Directions for this task>
Below are entries to be transcribed exactly; exclude the pictures from the copy.

Transcribed page contents:
※ ※ ※

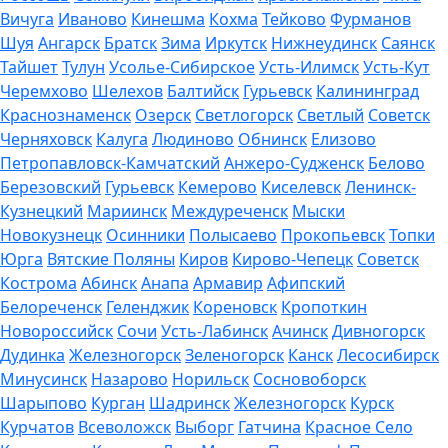
Вичуга
Иваново
Кинешма
Кохма
Тейково
Фурманов
Шуя
Ангарск
Братск
Зима
Иркутск
Нижнеудинск
Саянск
Тайшет
Тулун
Усолье-Сибирское
Усть-Илимск
Усть-Кут
Черемхово
Шелехов
Балтийск
Гурьевск
Калининград
Краснознаменск
Озерск
Светлогорск
Светлый
Советск
Черняховск
Калуга
Людиново
Обнинск
Елизово
Петропавловск-Камчатский
Анжеро-Судженск
Белово
Березовский
Гурьевск
Кемерово
Киселевск
Ленинск-
Кузнецкий
Мариинск
Междуреченск
Мыски
Новокузнецк
Осинники
Полысаево
Прокопьевск
Топки
Юрга
Вятские Поляны
Киров
Кирово-Чепецк
Советск
Кострома
Абинск
Анапа
Армавир
Афипский
Белореченск
Геленджик
Кореновск
Кропоткин
Новороссийск
Сочи
Усть-Лабинск
Ачинск
Дивногорск
Дудинка
Железногорск
Зеленогорск
Канск
Лесосибирск
Минусинск
Назарово
Норильск
Сосновоборск
Шарыпово
Курган
Шадринск
Железногорск
Курск
Курчатов
Всеволожск
Выборг
Гатчина
Красное Село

※ ※ ※

Finished task>
Вичуга
Иваново
Кинешма
Кохма
Тейково
Фурманов
Шуя
Ангарск
Братск
Зима
Иркутск
Нижнеудинск
Саянск
Тайшет
Тулун
Усолье-Сибирское
Усть-Илимск
Усть-Кут
Черемхово
Шелехов
Балтийск
Гурьевск
Калининград
Краснознаменск
Озерск
Светлогорск
Светлый
Советск
Черняховск
Калуга
Людиново
Обнинск
Елизово
Петропавловск-Камчатский
Анжеро-Судженск
Белово
Березовский
Гурьевск
Кемерово
Киселевск
Ленинск-
Кузнецкий
Мариинск
Междуреченск
Мыски
Новокузнецк
Осинники
Полысаево
Прокопьевск
Топки
Юрга
Вятские Поляны
Киров
Кирово-Чепецк
Советск
Кострома
Абинск
Анапа
Армавир
Афипский
Белореченск
Геленджик
Кореновск
Кропоткин
Новороссийск
Сочи
Усть-Лабинск
Ачинск
Дивногорск
Дудинка
Железногорск
Зеленогорск
Канск
Лесосибирск
Минусинск
Назарово
Норильск
Сосновоборск
Шарыпово
Курган
Шадринск
Железногорск
Курск
Курчатов
Всеволожск
Выборг
Гатчина
Красное Село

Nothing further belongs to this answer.